TASK GOAL = Word for word, copy out every line of the records, omitting each picture.

Data excerpts =
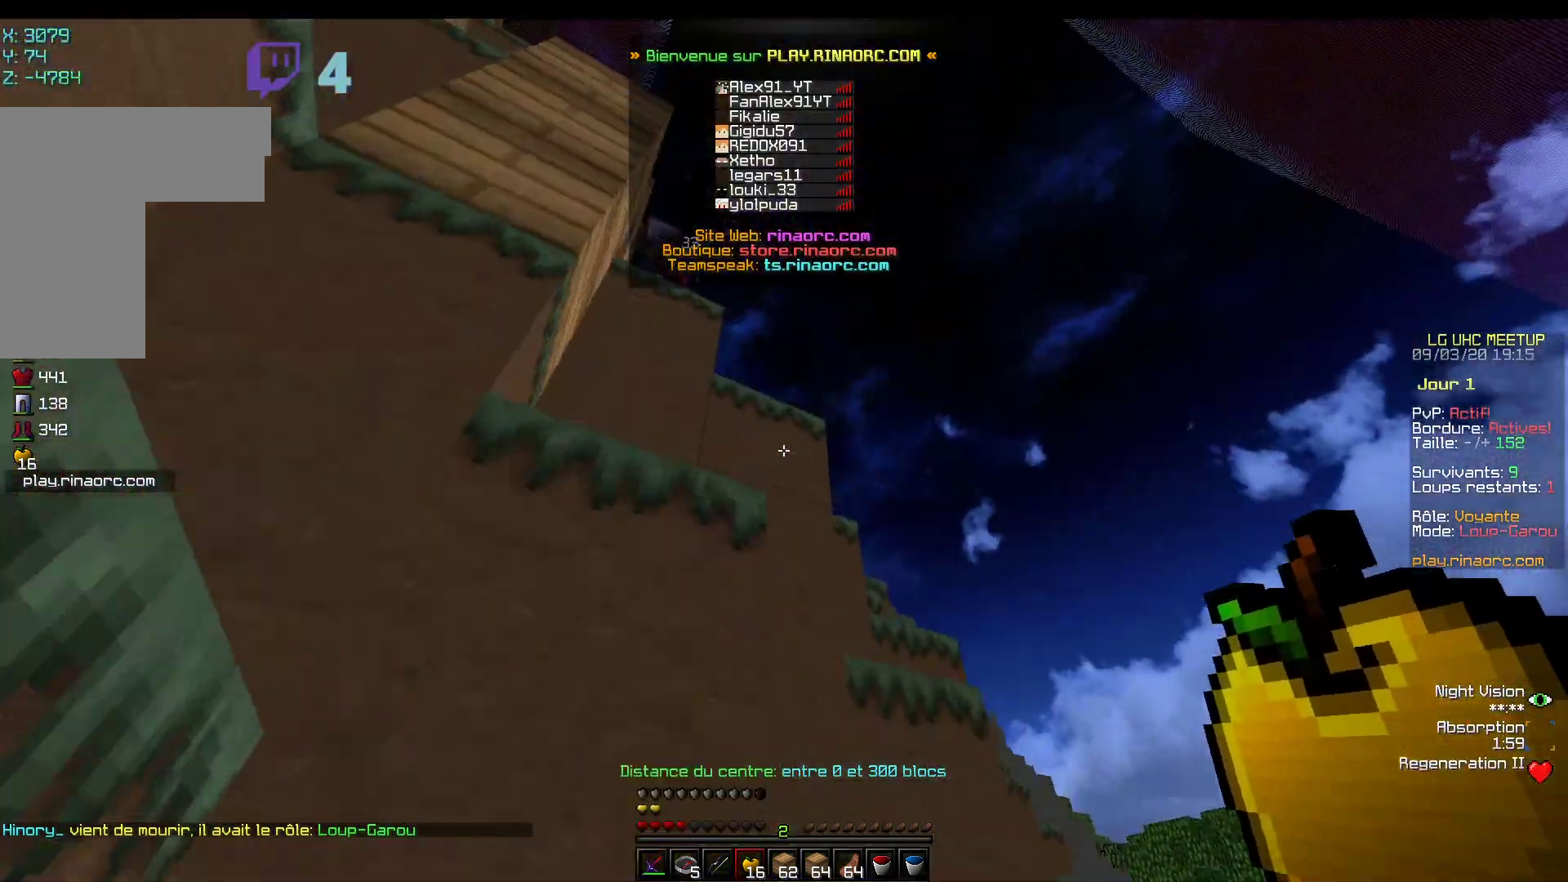
{"keys": ["z"], "mouse": [], "events": []}
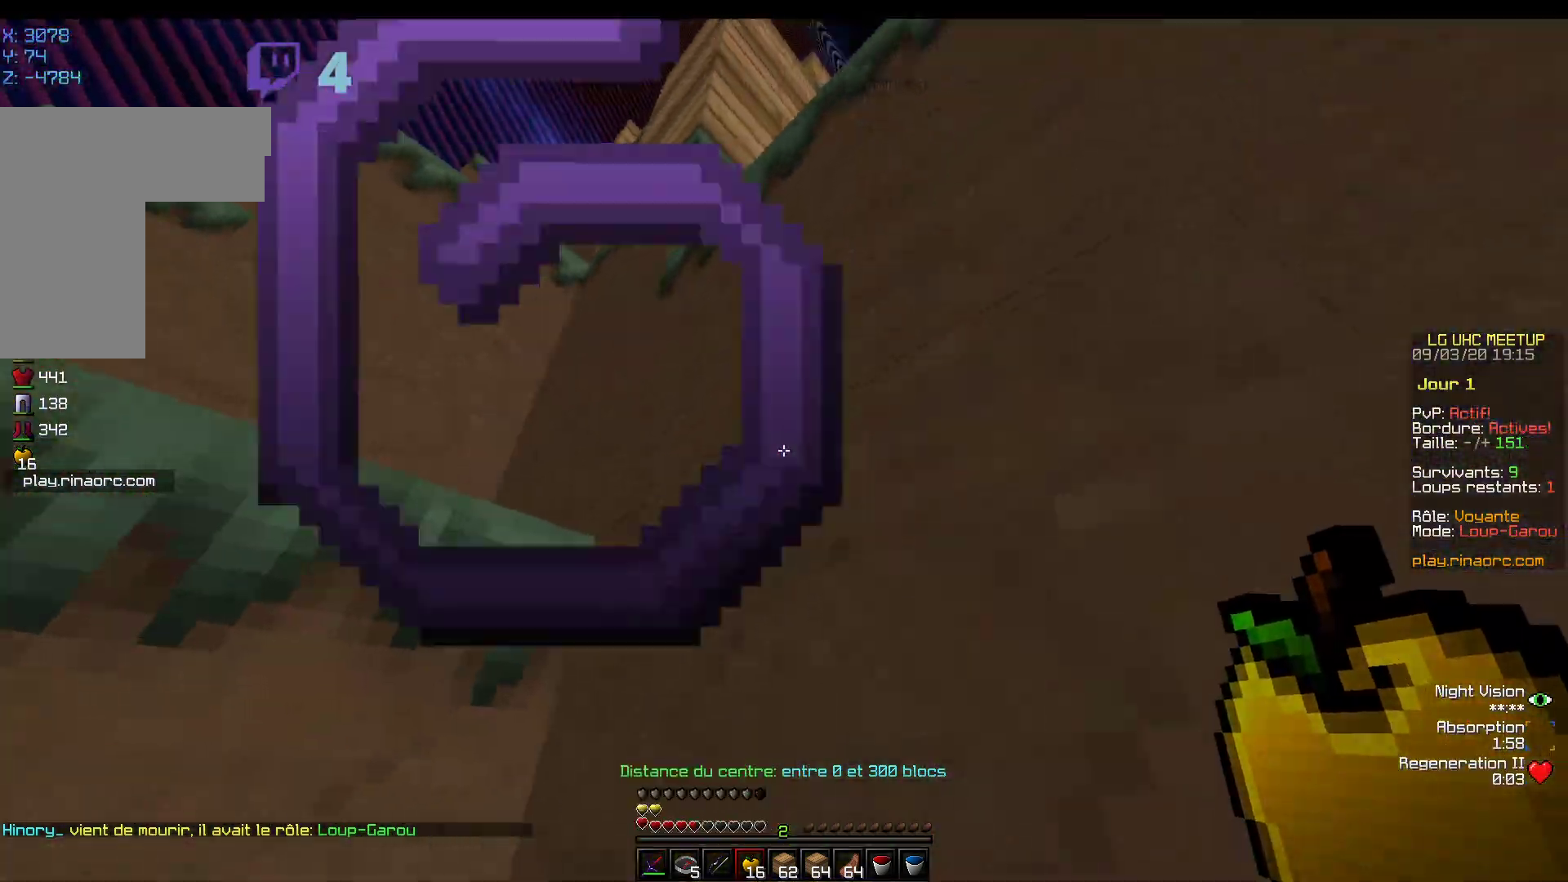
{"keys": ["z"], "mouse": [], "events": []}
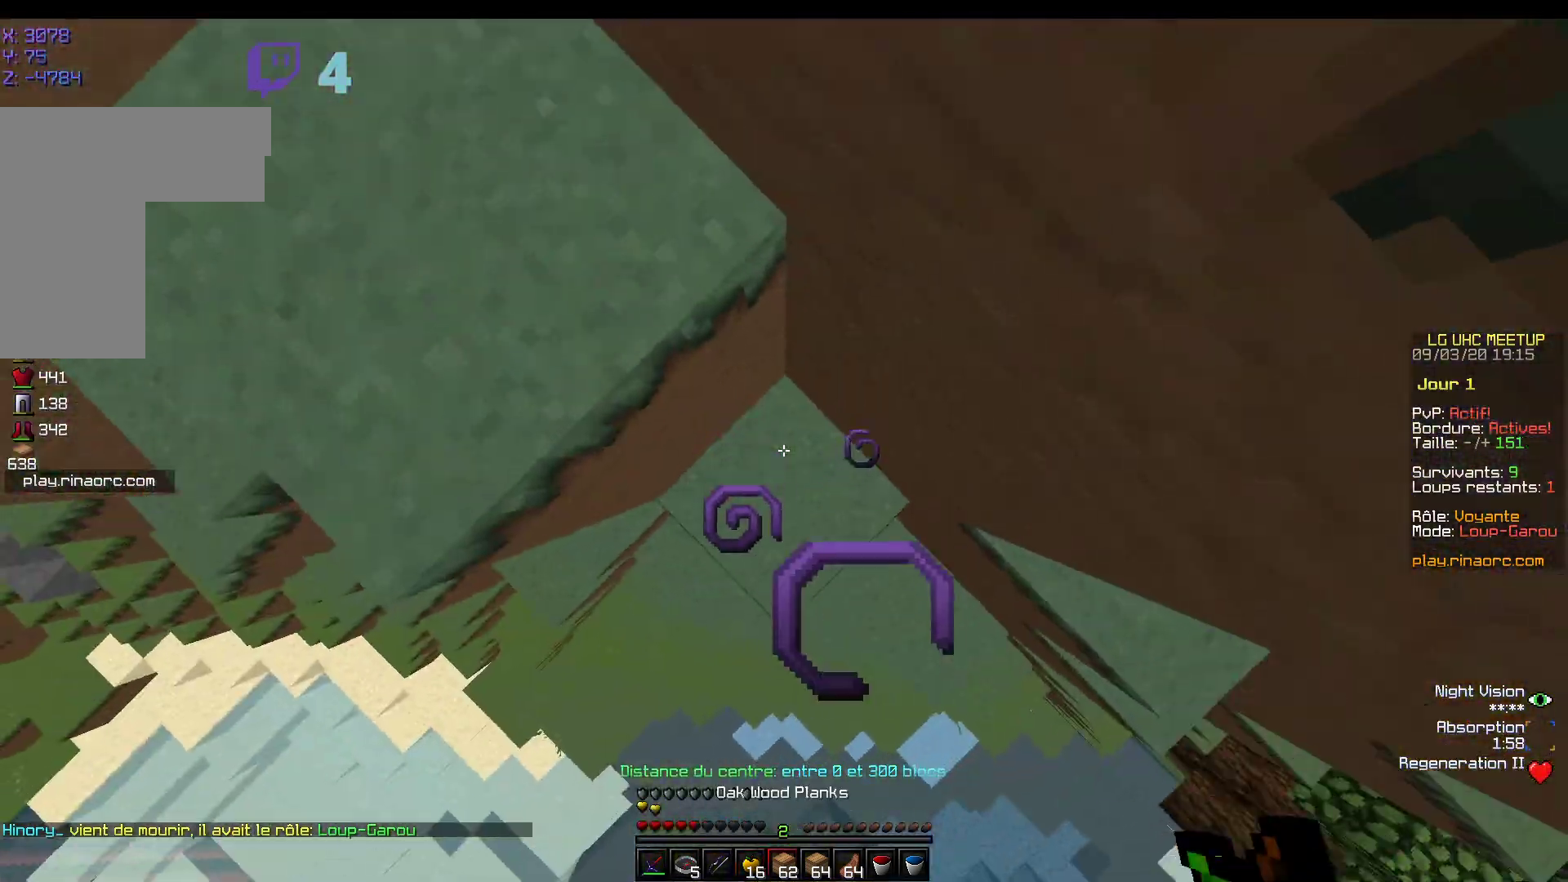
{"keys": ["z"], "mouse": ["right"], "events": [[67, "mouse_right", "down"]]}
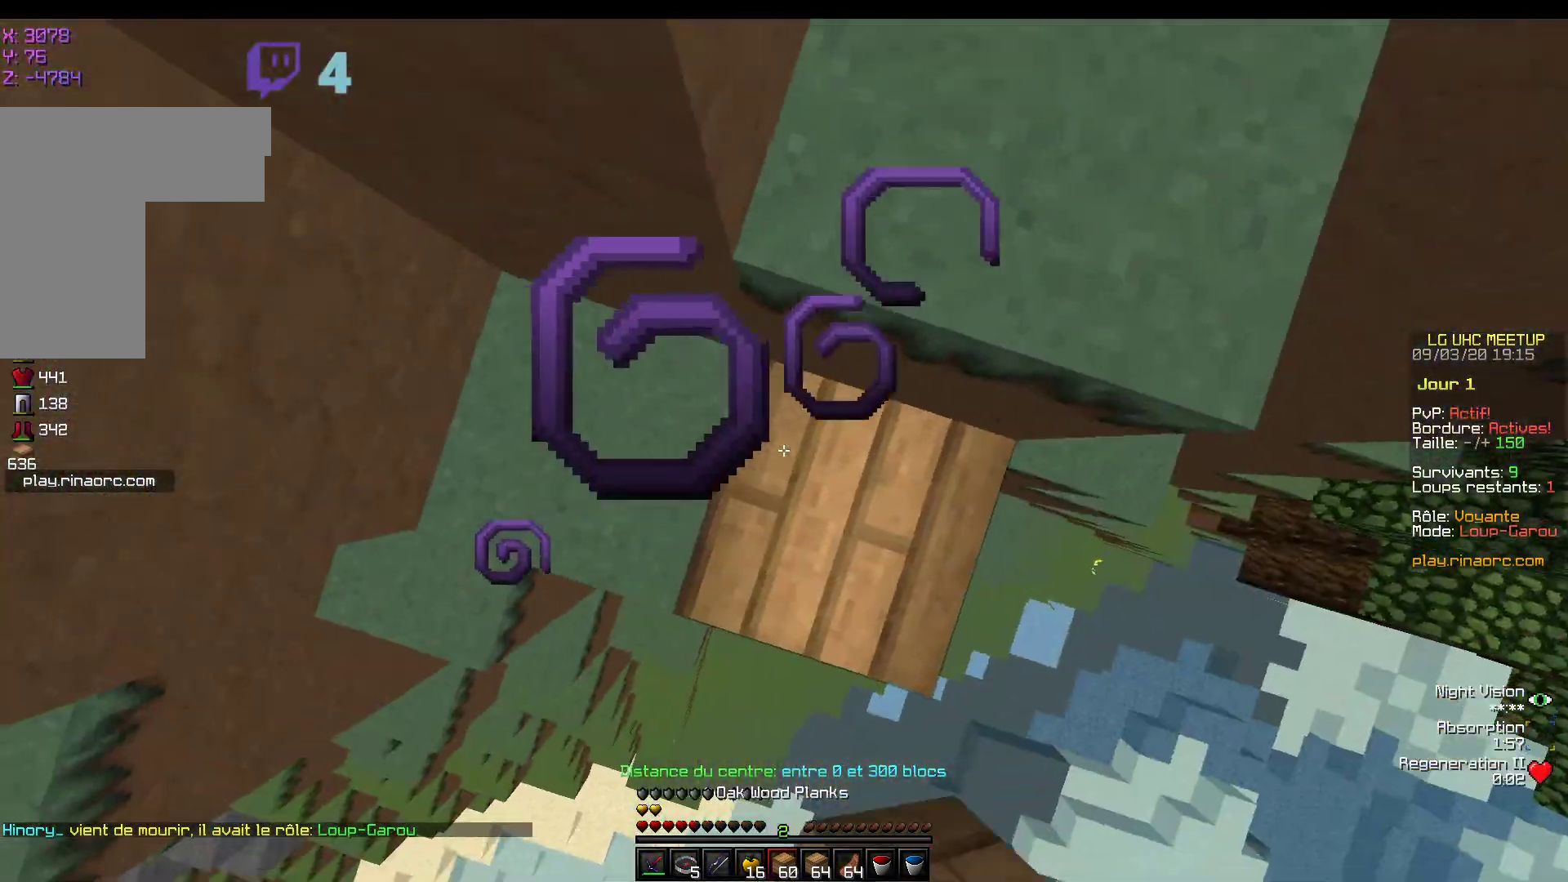
{"keys": ["z"], "mouse": [], "events": [[167, "mouse_right", "up"]]}
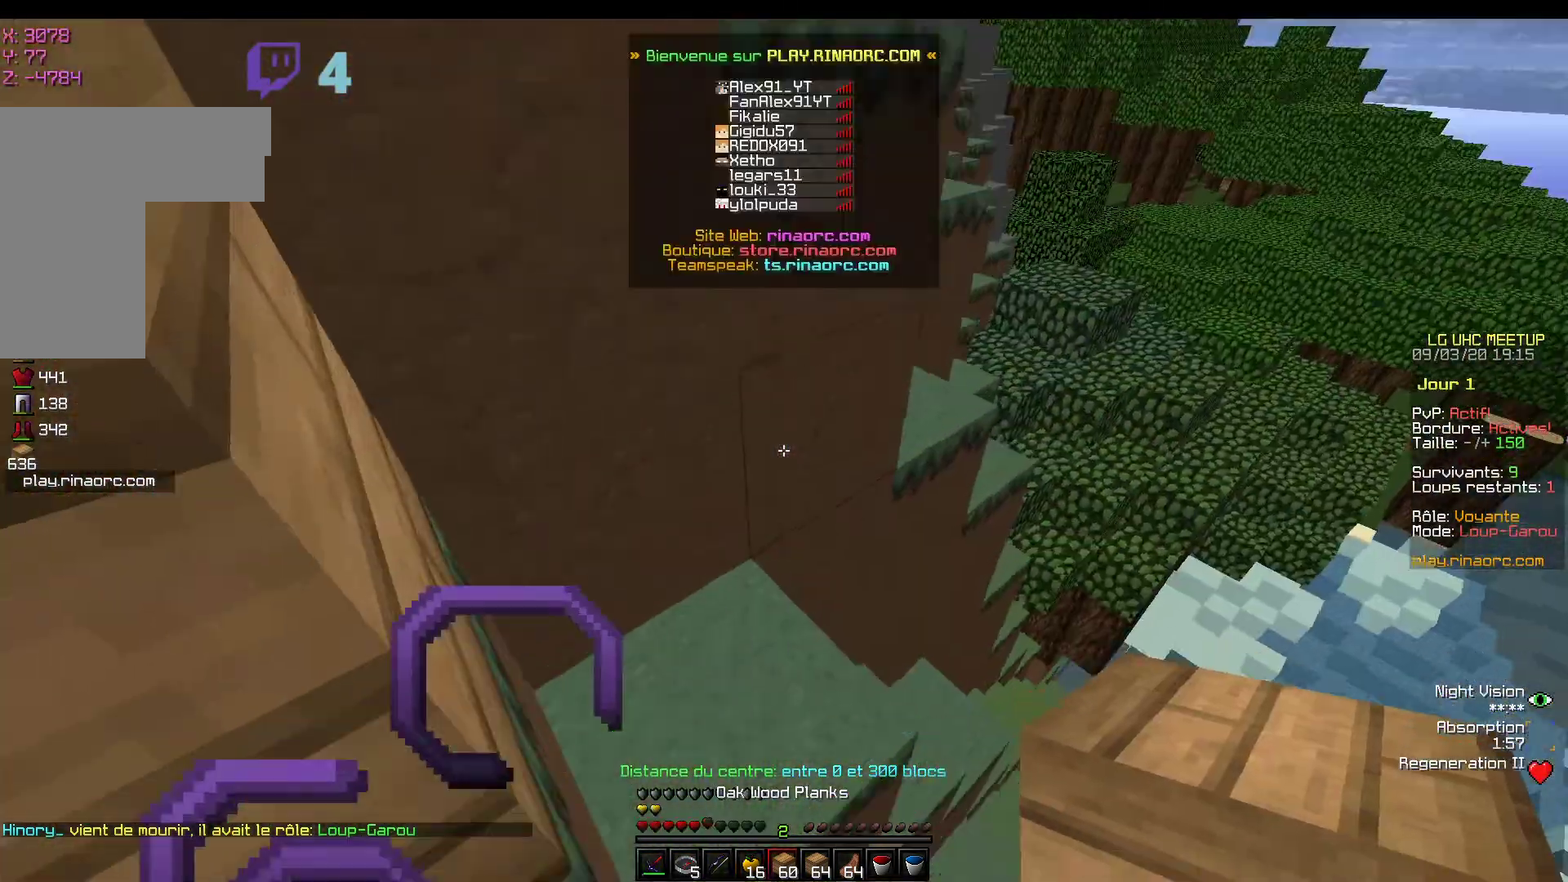
{"keys": ["z"], "mouse": ["right"], "events": [[133, "mouse_right", "down"], [200, "mouse_right", "up"], [417, "mouse_right", "down"]]}
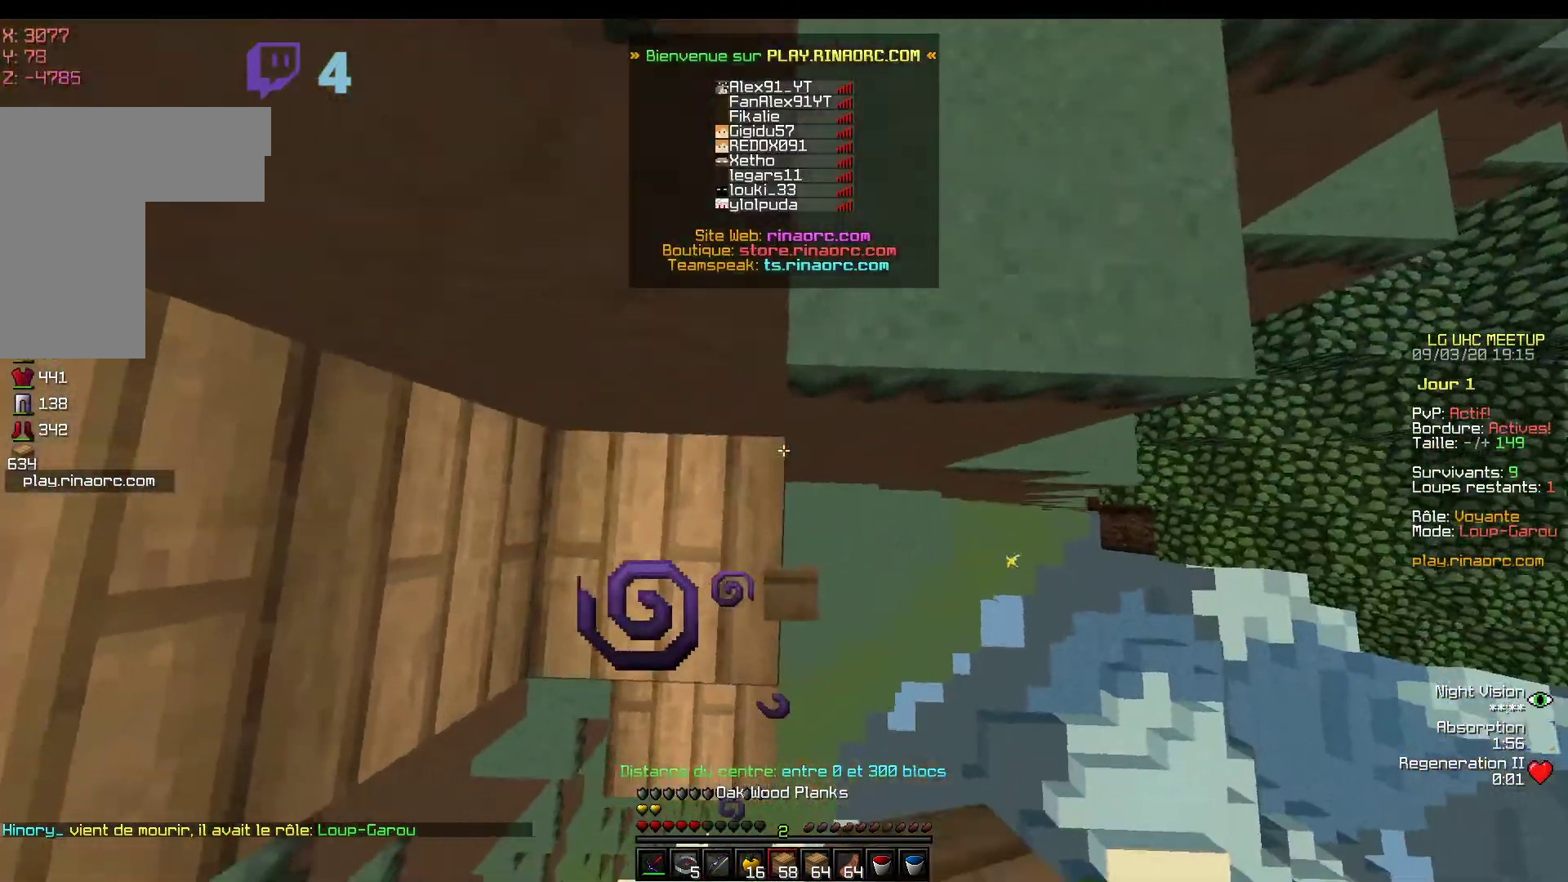
{"keys": ["z"], "mouse": ["right"], "events": [[67, "mouse_right", "up"], [133, "mouse_right", "down"], [217, "mouse_right", "up"], [283, "mouse_right", "down"]]}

COMPLETED TASK =
{"keys": ["z"], "mouse": [], "events": []}
{"keys": ["z"], "mouse": [], "events": []}
{"keys": ["z"], "mouse": ["right"], "events": [[67, "mouse_right", "down"]]}
{"keys": ["z"], "mouse": [], "events": [[167, "mouse_right", "up"]]}
{"keys": ["z"], "mouse": ["right"], "events": [[133, "mouse_right", "down"], [200, "mouse_right", "up"], [417, "mouse_right", "down"]]}
{"keys": ["z"], "mouse": ["right"], "events": [[67, "mouse_right", "up"], [133, "mouse_right", "down"], [217, "mouse_right", "up"], [283, "mouse_right", "down"]]}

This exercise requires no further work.